§ The problem: Below are entries; copy exactly the lines from the one with "The command \today prints" through the one with "Note: Following a", both included, and leave out the rest.

===

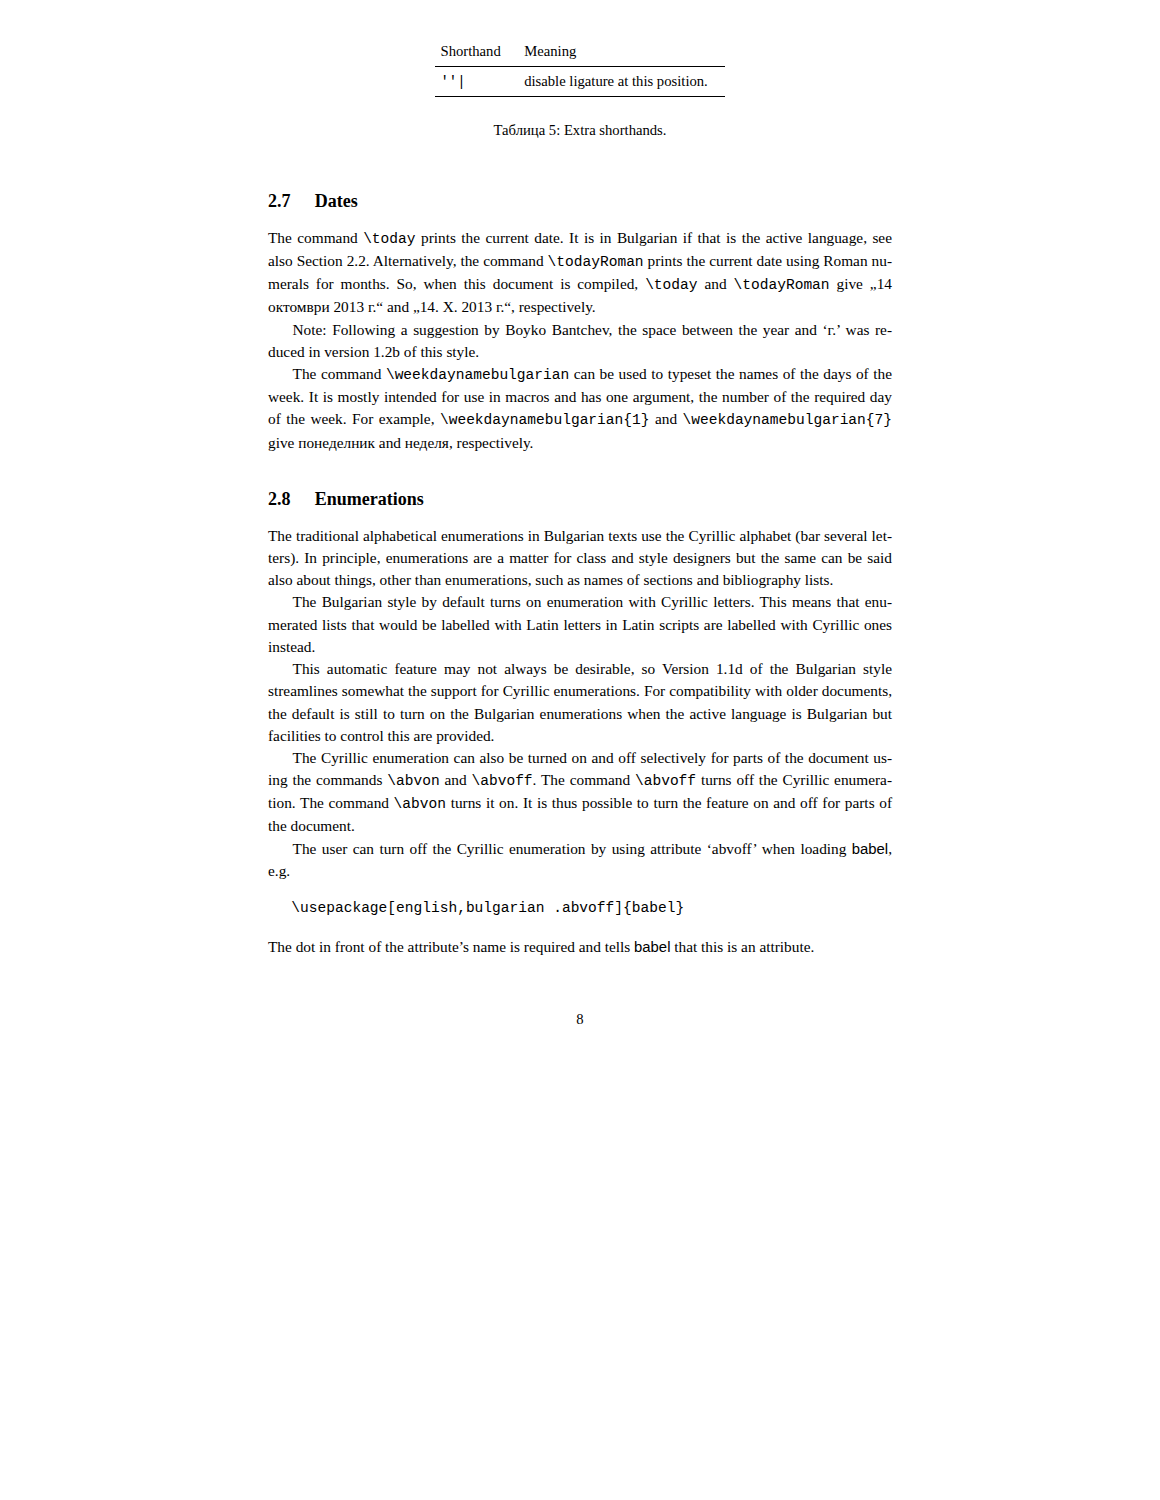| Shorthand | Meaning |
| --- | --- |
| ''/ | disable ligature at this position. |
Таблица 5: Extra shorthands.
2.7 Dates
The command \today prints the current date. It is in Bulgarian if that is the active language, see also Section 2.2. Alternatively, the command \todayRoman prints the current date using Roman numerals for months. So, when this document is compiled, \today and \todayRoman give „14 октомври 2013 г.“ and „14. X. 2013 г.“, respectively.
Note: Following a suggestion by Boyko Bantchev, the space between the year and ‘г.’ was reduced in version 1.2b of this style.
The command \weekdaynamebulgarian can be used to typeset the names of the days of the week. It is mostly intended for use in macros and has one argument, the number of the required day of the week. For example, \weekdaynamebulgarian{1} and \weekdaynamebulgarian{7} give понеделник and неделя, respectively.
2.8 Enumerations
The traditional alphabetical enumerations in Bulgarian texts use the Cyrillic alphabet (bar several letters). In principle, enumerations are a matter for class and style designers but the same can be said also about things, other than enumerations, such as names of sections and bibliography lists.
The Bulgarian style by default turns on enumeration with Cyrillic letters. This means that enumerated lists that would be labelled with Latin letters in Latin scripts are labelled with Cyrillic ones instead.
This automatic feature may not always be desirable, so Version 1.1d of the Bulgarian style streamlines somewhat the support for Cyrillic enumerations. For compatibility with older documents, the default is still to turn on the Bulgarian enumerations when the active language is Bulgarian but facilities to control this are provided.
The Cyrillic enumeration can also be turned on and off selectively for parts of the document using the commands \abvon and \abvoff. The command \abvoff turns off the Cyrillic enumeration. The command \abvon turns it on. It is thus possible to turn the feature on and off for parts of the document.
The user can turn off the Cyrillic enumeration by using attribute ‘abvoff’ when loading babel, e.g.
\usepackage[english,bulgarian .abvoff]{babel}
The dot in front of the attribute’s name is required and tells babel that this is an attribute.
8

===

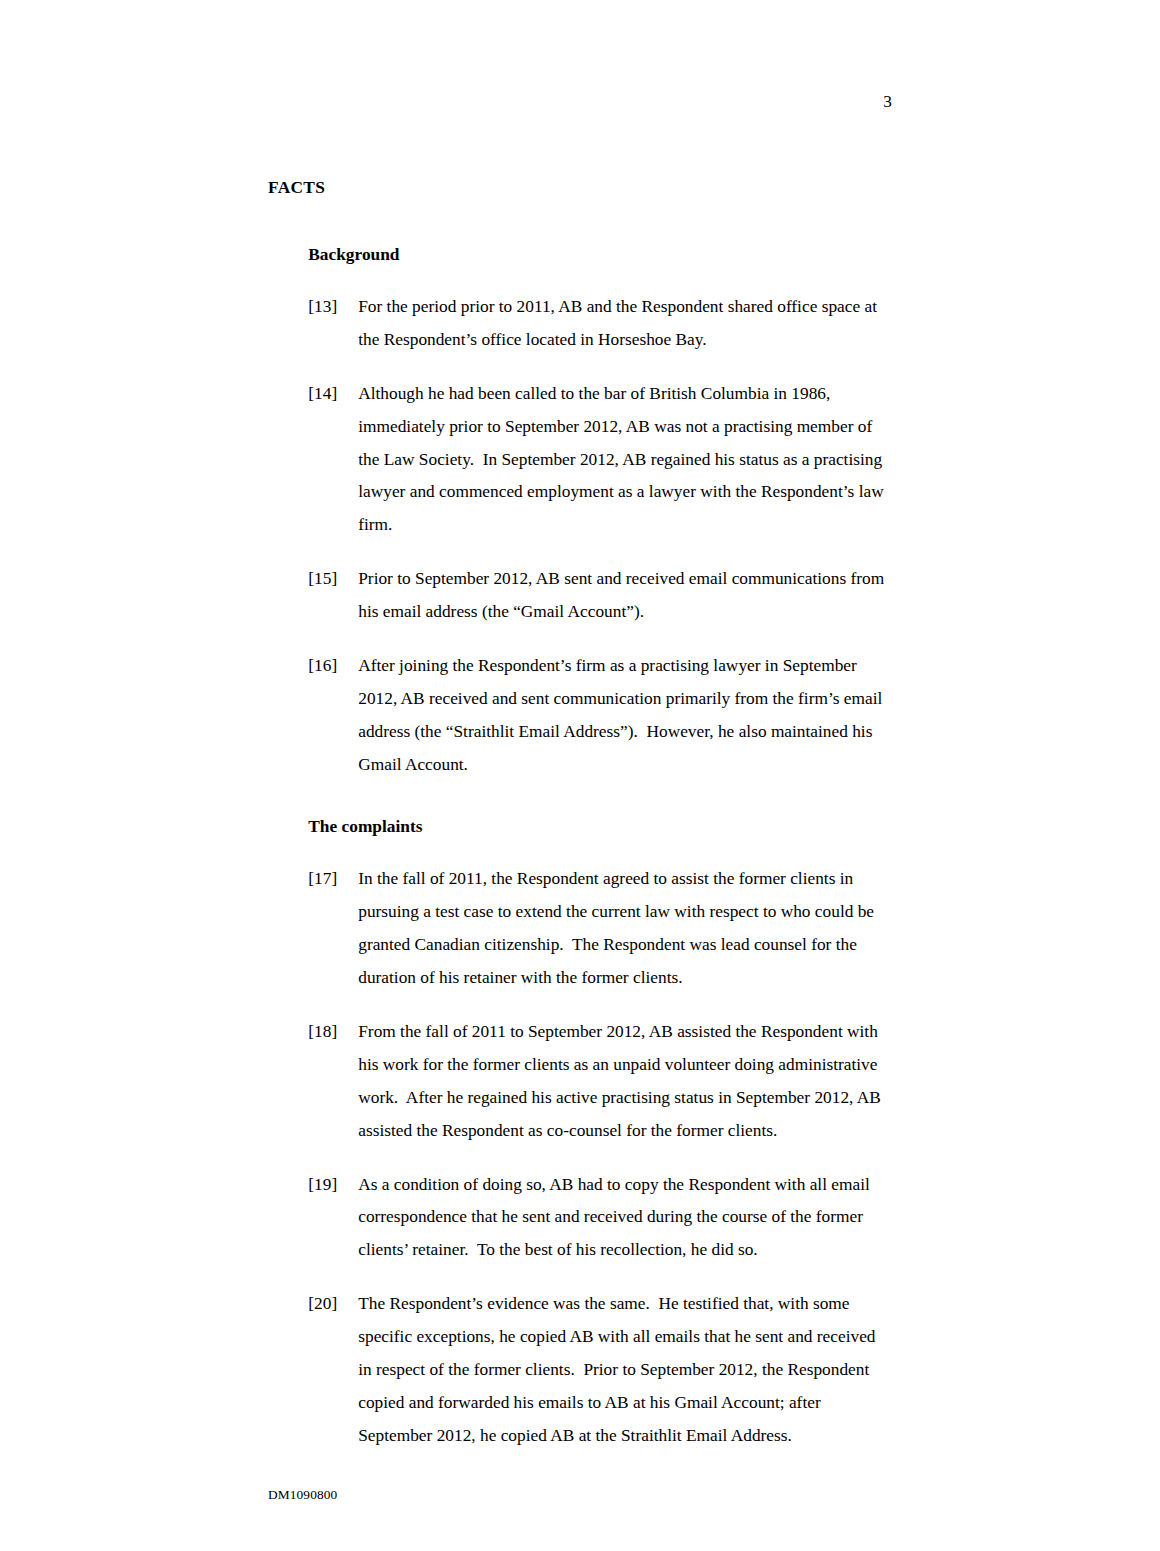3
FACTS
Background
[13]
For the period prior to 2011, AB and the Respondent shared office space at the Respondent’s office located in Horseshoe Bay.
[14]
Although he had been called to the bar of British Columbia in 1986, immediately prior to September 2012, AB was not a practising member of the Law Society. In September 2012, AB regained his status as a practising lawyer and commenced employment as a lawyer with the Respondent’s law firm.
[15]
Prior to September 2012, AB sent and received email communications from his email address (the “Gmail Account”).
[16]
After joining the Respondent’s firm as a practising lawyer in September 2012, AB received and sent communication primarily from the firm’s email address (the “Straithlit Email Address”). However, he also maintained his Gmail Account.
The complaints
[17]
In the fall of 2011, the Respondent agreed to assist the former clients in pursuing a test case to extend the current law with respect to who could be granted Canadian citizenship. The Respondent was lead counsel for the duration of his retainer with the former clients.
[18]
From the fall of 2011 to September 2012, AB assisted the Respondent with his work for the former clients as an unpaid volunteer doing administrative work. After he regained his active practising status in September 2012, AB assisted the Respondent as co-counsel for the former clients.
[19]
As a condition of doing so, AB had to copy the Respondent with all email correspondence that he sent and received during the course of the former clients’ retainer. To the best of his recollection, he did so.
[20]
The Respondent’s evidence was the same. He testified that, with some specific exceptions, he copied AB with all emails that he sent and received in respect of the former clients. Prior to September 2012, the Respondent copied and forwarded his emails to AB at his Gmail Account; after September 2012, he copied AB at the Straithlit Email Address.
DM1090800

===

§ Response:
The command \today prints the current date. It is in Bulgarian if that is the active language, see also Section 2.2. Alternatively, the command \todayRoman prints the current date using Roman numerals for months. So, when this document is compiled, \today and \todayRoman give „14 октомври 2013 г.“ and „14. X. 2013 г.“, respectively.
Note: Following a suggestion by Boyko Bantchev, the space between the year and ‘г.’ was reduced in version 1.2b of this style.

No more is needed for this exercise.